もともとこの船は、将来的な分離運用を想定して設計されている。その想定が、いま現実の手順として動き始めている。
内部の独立電源系統と循環系の再確認が行われた。
分離後も単体での生活維持が可能なよう、冗長回路の動作試験が繰り返されている。
理論上は問題ないが、実際に船から切り離すとなれば、確認の重みは違う。ここでの判断が、今後の生活圏の基礎になる。
外では接続部周辺の点検が進められていた。
メカ・ヒューマンズが中心となり、外装の状態と固定構造のチェックを行っている。
地表に根を下ろすための準備が、静かに形を取り始めている。
この作業は単なる設備調整ではない。この星に「滞在する」から「暮らす」へ移行する最初の工程だと感じる。

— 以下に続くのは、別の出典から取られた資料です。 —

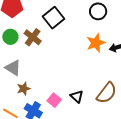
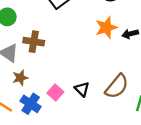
brown cross: (33, 37) -> (34, 42), moved, turned -30

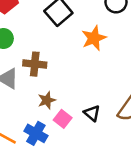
orange star: (106, 28) -> (94, 38), moved
brown star: (20, 78) -> (47, 100), moved

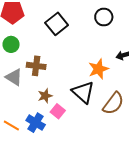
orange star: (94, 38) -> (98, 69), moved
black triangle: (92, 113) -> (83, 92), moved, size x1.6

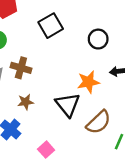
black circle: (104, 17) -> (98, 39), moved
pink square: (58, 111) -> (46, 150), moved

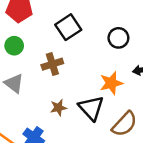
brown cross: (21, 68) -> (52, 64), moved, turned -30
brown star: (26, 102) -> (58, 108), moved

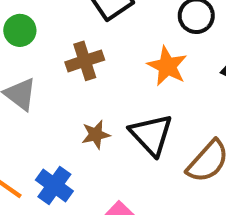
orange star: (111, 83) -> (167, 66), moved, turned -30

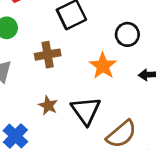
brown star: (96, 135) -> (48, 105), turned 30

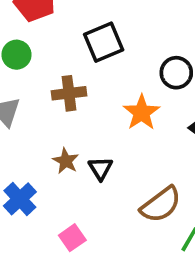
black triangle: (86, 111) -> (100, 168), moved, size x0.6

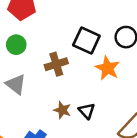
black square: (104, 42) -> (86, 41), moved, turned -32

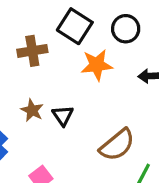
orange star: (107, 68) -> (97, 65), turned 30

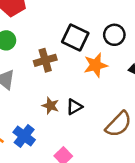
black triangle: (63, 115) -> (74, 107), turned 42

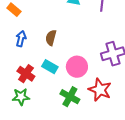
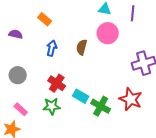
cyan rectangle: (50, 67) -> (81, 96), moved
pink circle: (77, 67) -> (108, 33), moved

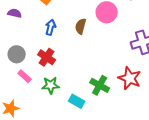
red cross: (57, 83) -> (47, 57), moved
cyan rectangle: (81, 96) -> (77, 101), moved
pink rectangle: (21, 109) -> (25, 76), moved

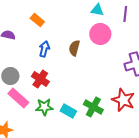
pink rectangle: (25, 76) -> (18, 98), size x1.5
cyan rectangle: (77, 101) -> (68, 111), moved

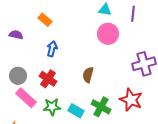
brown semicircle: (74, 48) -> (88, 75), moved

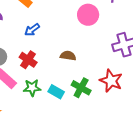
blue arrow: (52, 49) -> (32, 30), turned -140
brown semicircle: (88, 75) -> (68, 56), turned 84

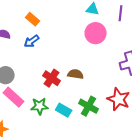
blue arrow: (32, 30) -> (32, 41), moved
red cross: (28, 60) -> (52, 78), moved

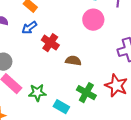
red cross: (52, 78) -> (50, 43), moved
cyan rectangle: (64, 110) -> (61, 107), moved

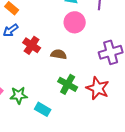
brown semicircle: (73, 61) -> (59, 54), moved
green cross: (86, 93) -> (68, 84), moved

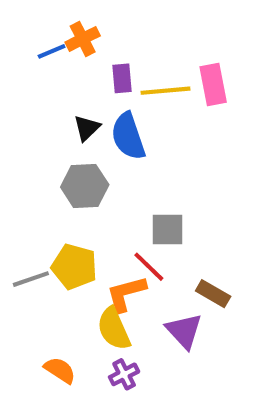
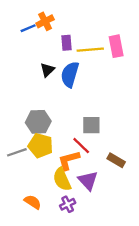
blue semicircle: (128, 136) -> (70, 74), turned 35
gray hexagon: (85, 186) -> (38, 122), moved
purple triangle: (184, 331) -> (88, 181), moved

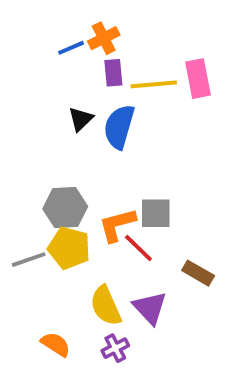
orange cross: (45, 21) -> (104, 38), moved
blue line: (28, 28) -> (71, 48), moved
orange L-shape: (69, 160) -> (117, 225), moved

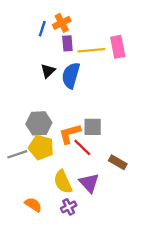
blue line: (71, 48) -> (42, 29), turned -49

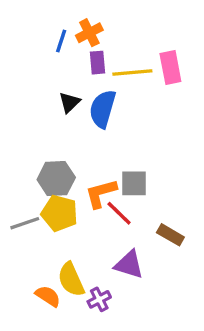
yellow semicircle: (63, 182) -> (71, 279), moved
purple triangle: (89, 183) -> (129, 265), turned -30

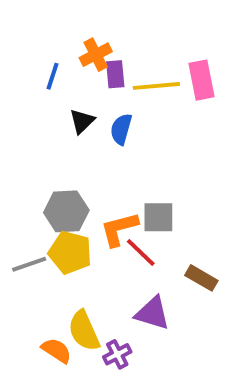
orange cross: (89, 33) -> (96, 55), moved
blue line: (61, 41) -> (53, 76), moved
blue semicircle: (103, 109) -> (121, 129), size x0.7

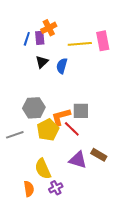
purple rectangle: (115, 74) -> (40, 38), moved
yellow pentagon: (70, 252) -> (48, 130), moved, turned 30
brown rectangle: (201, 278) -> (99, 155), moved
orange semicircle: (57, 350) -> (29, 189), moved, turned 49
purple cross: (117, 354) -> (56, 188), moved

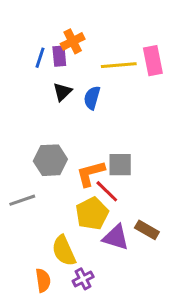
yellow pentagon: (48, 130) -> (92, 214), moved

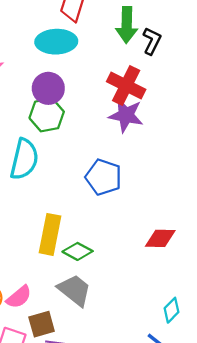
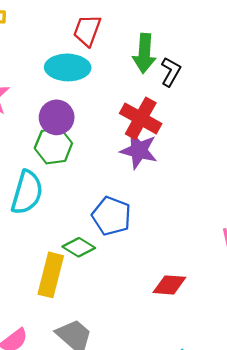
green diamond: (78, 251) -> (79, 247), moved

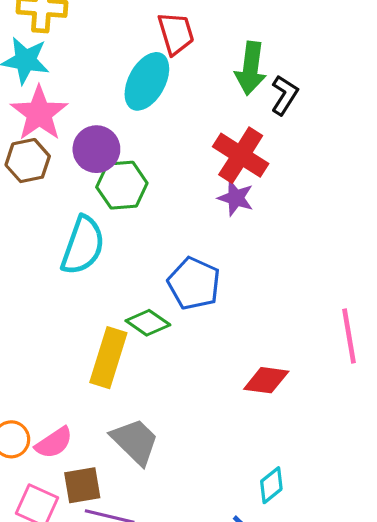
red trapezoid: (87, 30) -> (176, 33), turned 140
cyan ellipse: (68, 67) -> (147, 81), turned -66
purple circle: (57, 117) -> (96, 149), moved
purple star: (139, 150) -> (236, 198), size x0.7

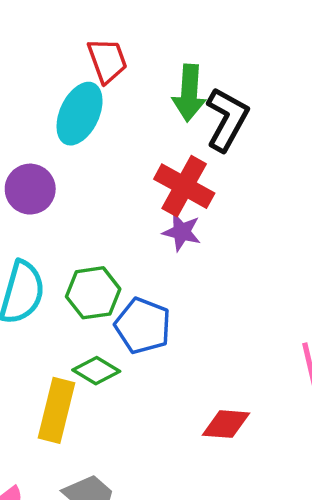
black L-shape: (284, 95) -> (227, 119), size x1.5
green hexagon: (122, 185) -> (93, 293), moved

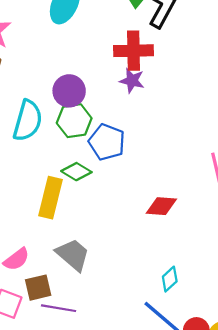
red cross: (184, 186) -> (134, 51), turned -30
purple circle: (30, 189) -> (69, 91), moved

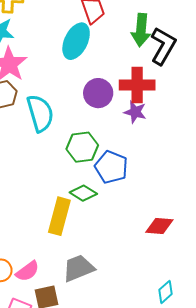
purple circle: (69, 91) -> (98, 93), moved
cyan semicircle: (28, 121) -> (40, 113), moved, turned -33
gray trapezoid: (73, 255) -> (78, 268), turned -64

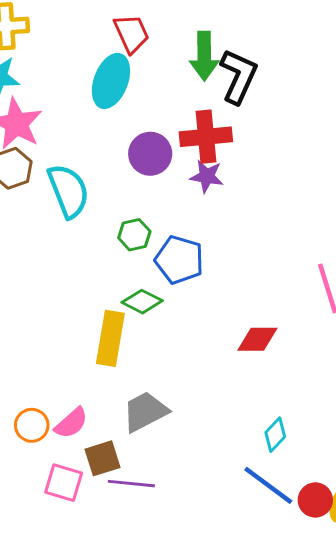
green hexagon: (82, 147) -> (134, 235), size x0.7

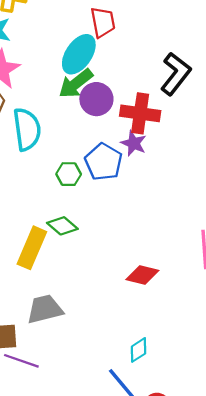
green arrow: (204, 56) -> (76, 84), moved, turned 39
purple circle: (150, 154) -> (96, 99), moved
blue pentagon: (179, 260) -> (104, 162), moved

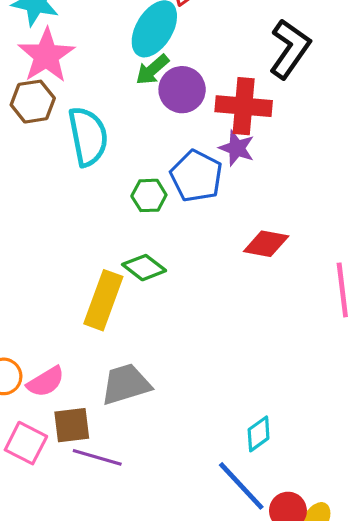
green arrow: (76, 84) -> (152, 70), size x0.7
red diamond: (142, 275) -> (266, 244), moved

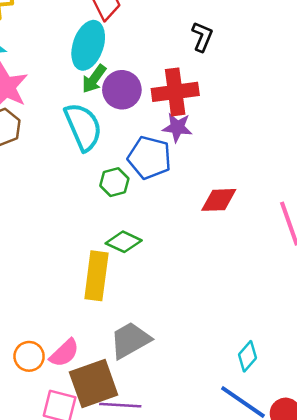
black L-shape: (290, 49) -> (202, 37), size x0.6
cyan semicircle: (88, 136) -> (83, 127), moved
brown square: (72, 425) -> (94, 383), size x1.5

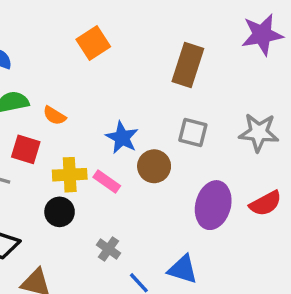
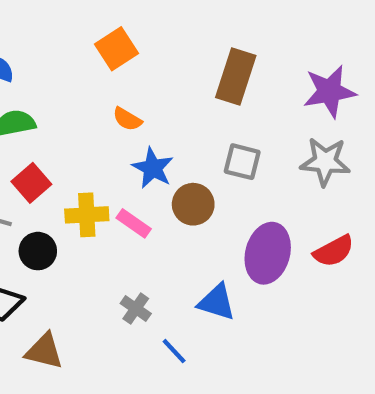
purple star: (262, 35) -> (329, 91), moved
orange semicircle: (54, 116) -> (127, 119), moved
red square: (26, 149) -> (31, 183), turned 32
black circle: (60, 212) -> (38, 251), moved
blue triangle: (183, 269) -> (217, 302), moved

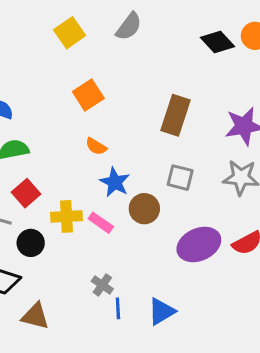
purple ellipse: (268, 253) -> (199, 244), turned 51
blue triangle: (217, 302) -> (161, 311), moved, turned -48
blue line: (174, 351) -> (118, 308), moved, turned 40

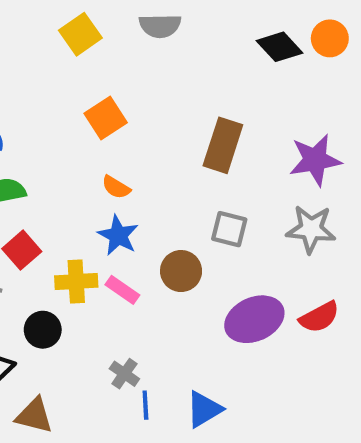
gray semicircle: (129, 26) -> (160, 26), turned 52
blue star: (115, 182) -> (118, 235), moved
black circle: (31, 243) -> (43, 330), moved

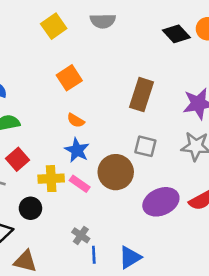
brown circle: (181, 271) -> (116, 172), size x1.4

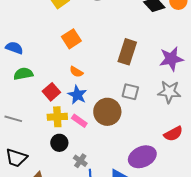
red square: (18, 159) -> (51, 92), moved
purple ellipse: (161, 202) -> (142, 157), moved
black circle: (30, 208) -> (59, 143), moved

まだ宣言されたわけではないが、流れは確実にその方向へ向かっている。
夕食は簡素な温食。今日は少しだけ、味を感じながら食べる余裕があった。
船が星に一部を残す。その決断が、数値や手順ではなく、現実の作業として進み始めている。
セリナは仮の拠点から生活の場へと静かに変わりつつある。